The single AU passport, itself a necessary creative way , will be a crucial element for the success of the African Continental Free Trade Area (AfCFTA) agreement which went live on the 1st January 2021. The agreement allows for the free movement of people and goods across the African continent under the free movement protocol (you need to read the document at some point, it involves you). The AU’s protocol defines free movement as “…the right to enter and exit member states and move freely within them, subject to the states’ laws and procedures…”. It regards the freedom to travel or move goods across the continent as likely to boost the economic integration of Africa. Appropriate communication to this extent is necessary to citizens as stakeholders in any country, if unnecessary Xenophobic demonstrations are to be avoided.
Migration is a concept as old as the human species. The nomadic lifestyles of pasturalists seeking fresh cud and the travelling to unknown and far away places to entertain the explorative nature of humans has been part of our history and nature. Other more “artificial” inclinations of humankind such as colonialism, capitalism and increased globalisation have influenced the hows and why’s various peoples have had the need to migrate. South Africa has occasionally had flair ups of unrests labelled as “xenophobic violence” but that appears to have a class bias, targeting only “non-white” foreigners. It was in Alexandra township that “operation Buyelekhaya” first surfaced in 1995, a year after the first democratically elected governance was afforded to the majority black nation state. Since then, occasional xenophobic violence erupts sporadically throughout the townships, attacking Somali refugee and other economic migrants. Leaders, even self-proclaimed fighters of economic freedom need to be responsible with how issues of migration are handled, especially when the justification for both the attacks and the illegal immigration into south Africa are mostly due to economic reasons, surrounding the phrase “…our Jobs…”
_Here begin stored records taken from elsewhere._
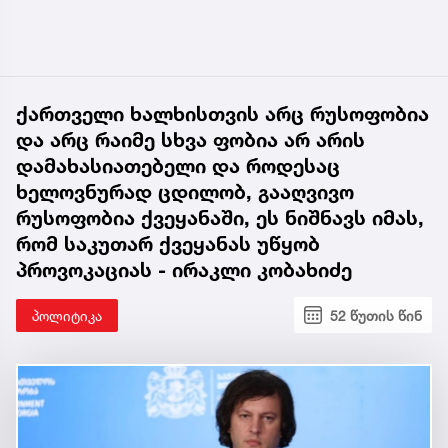
ქართველი ხალხისთვის არც რუსოფობია
და არც რაიმე სხვა ფობია არ არის
დამახასიათებელი და როდესაც
ხელოვნურად ცდილობ, გააღვივო
რუსოფობია ქვეყანაში, ეს ნიშნავს იმას,
რომ საკუთარ ქვეყანას უწყობ
პროვოკაციას - ირაკლი კობახიძე
პოლიტიკა
52 წუთის წინ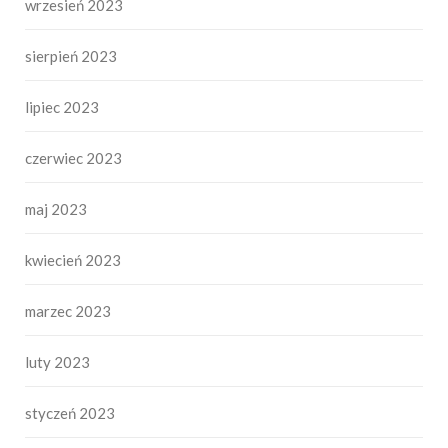
wrzesień 2023
sierpień 2023
lipiec 2023
czerwiec 2023
maj 2023
kwiecień 2023
marzec 2023
luty 2023
styczeń 2023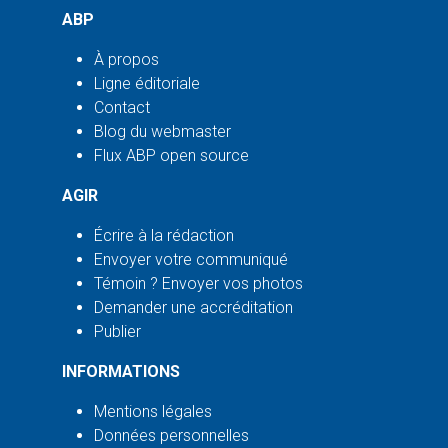
ABP
À propos
Ligne éditoriale
Contact
Blog du webmaster
Flux ABP open source
AGIR
Écrire à la rédaction
Envoyer votre communiqué
Témoin ? Envoyer vos photos
Demander une accréditation
Publier
INFORMATIONS
Mentions légales
Données personnelles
The recent chaotic scenes witnessed at the borders that connect South Africa to neighbouring countries happened in the year South African President, Cyril Ramaphosa is the outgoing head of the African Union, after a really productive year, with the finalised release of the long awaited single AU passport that was idealised in 2016 happening now… It is unfortunate this widely publicised border mismanagement by South Africa Home affairs, leading to bad PR for our processes but an opportunity to learn from what happened and avoid it at all costs.
I would deem it beneficial for countries to fast track these AU passports, which Malema is basically issuing by illegitimate decree. There always remains the responsibility to avoid desperate migrant opportunists be turned to criminality, especially by a clarion call to illegal “creativity” endorsed by contradictory but necessary opposite politicians who should be fighting for the economic freedom of the constituents they represent within these borders. Is it me or have our lives become increasingly complex?